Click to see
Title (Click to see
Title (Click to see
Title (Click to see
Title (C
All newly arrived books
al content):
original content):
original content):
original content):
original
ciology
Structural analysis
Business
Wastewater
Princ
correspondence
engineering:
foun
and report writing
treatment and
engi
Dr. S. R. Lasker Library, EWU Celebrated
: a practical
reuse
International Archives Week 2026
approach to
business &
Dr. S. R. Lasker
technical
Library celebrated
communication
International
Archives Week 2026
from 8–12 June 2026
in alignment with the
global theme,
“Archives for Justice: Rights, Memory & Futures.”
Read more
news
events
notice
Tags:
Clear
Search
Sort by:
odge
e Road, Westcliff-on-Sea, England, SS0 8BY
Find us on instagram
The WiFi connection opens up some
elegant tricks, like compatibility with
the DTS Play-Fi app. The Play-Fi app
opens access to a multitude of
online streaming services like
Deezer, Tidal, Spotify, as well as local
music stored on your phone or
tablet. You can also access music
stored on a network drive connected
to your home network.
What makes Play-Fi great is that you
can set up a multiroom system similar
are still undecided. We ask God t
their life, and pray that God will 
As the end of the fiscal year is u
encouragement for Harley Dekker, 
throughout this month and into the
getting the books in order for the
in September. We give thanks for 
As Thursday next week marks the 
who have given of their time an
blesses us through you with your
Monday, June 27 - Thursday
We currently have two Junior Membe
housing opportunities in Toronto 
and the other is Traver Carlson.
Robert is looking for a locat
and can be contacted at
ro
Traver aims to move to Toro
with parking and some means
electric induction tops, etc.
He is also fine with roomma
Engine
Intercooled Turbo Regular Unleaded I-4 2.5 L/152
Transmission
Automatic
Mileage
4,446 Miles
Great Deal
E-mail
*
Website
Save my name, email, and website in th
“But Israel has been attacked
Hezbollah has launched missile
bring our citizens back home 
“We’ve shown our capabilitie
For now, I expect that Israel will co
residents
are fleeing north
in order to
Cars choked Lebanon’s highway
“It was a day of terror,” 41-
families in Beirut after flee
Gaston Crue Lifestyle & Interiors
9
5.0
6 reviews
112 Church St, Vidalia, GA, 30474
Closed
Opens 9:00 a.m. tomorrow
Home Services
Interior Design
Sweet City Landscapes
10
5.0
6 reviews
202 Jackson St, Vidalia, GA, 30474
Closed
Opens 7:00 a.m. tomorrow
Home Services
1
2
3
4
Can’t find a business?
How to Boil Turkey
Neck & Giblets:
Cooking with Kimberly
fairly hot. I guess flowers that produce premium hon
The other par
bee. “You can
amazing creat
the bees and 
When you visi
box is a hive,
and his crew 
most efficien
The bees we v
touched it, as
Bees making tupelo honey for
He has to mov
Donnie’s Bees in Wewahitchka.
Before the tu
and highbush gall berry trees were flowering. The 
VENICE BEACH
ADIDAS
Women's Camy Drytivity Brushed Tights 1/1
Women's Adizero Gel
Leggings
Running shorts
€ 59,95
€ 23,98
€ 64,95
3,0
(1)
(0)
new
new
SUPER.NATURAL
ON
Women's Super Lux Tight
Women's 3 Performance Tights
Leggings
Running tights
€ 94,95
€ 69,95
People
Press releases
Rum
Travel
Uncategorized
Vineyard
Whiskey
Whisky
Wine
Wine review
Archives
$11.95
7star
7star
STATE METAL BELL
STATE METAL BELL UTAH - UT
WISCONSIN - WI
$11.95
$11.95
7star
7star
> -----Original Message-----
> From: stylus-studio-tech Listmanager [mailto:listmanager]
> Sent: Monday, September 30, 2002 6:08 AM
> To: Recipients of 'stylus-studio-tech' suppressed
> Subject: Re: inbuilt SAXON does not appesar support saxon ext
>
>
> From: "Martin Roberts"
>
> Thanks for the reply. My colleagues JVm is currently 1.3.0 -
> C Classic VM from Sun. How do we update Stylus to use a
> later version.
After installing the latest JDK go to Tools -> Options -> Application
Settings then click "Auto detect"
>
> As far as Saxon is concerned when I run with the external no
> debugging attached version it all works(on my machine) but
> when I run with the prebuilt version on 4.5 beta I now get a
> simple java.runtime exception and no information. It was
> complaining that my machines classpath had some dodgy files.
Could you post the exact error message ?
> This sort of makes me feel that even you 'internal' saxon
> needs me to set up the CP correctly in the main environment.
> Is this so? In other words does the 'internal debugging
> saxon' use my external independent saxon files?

* HOW TO COMPLETE THIS TASK: Could you format the data above, from its first line through the line holding "getting the books in order for the", inclusive, as a JSON list of strings, one string per line, leaving out blank lines and anything past that point?

* WRITTEN SOLUTION:
[
  "Click to see",
  "Title (Click to see",
  "Title (Click to see",
  "Title (Click to see",
  "Title (C",
  "All newly arrived books",
  "al content):",
  "original content):",
  "original content):",
  "original content):",
  "original",
  "ciology",
  "Structural analysis",
  "Business",
  "Wastewater",
  "Princ",
  "correspondence",
  "engineering:",
  "foun",
  "and report writing",
  "treatment and",
  "engi",
  "Dr. S. R. Lasker Library, EWU Celebrated",
  ": a practical",
  "reuse",
  "International Archives Week 2026",
  "approach to",
  "business &",
  "Dr. S. R. Lasker",
  "technical",
  "Library celebrated",
  "communication",
  "International",
  "Archives Week 2026",
  "from 8–12 June 2026",
  "in alignment with the",
  "global theme,",
  "“Archives for Justice: Rights, Memory & Futures.”",
  "Read more",
  "news",
  "events",
  "notice",
  "Tags:",
  "Clear",
  "Search",
  "Sort by:",
  "odge",
  "e Road, Westcliff-on-Sea, England, SS0 8BY",
  "Find us on instagram",
  "The WiFi connection opens up some",
  "elegant tricks, like compatibility with",
  "the DTS Play-Fi app. The Play-Fi app",
  "opens access to a multitude of",
  "online streaming services like",
  "Deezer, Tidal, Spotify, as well as local",
  "music stored on your phone or",
  "tablet. You can also access music",
  "stored on a network drive connected",
  "to your home network.",
  "What makes Play-Fi great is that you",
  "can set up a multiroom system similar",
  "are still undecided. We ask God t",
  "their life, and pray that God will ",
  "As the end of the fiscal year is u",
  "encouragement for Harley Dekker, ",
  "throughout this month and into the",
  "getting the books in order for the"
]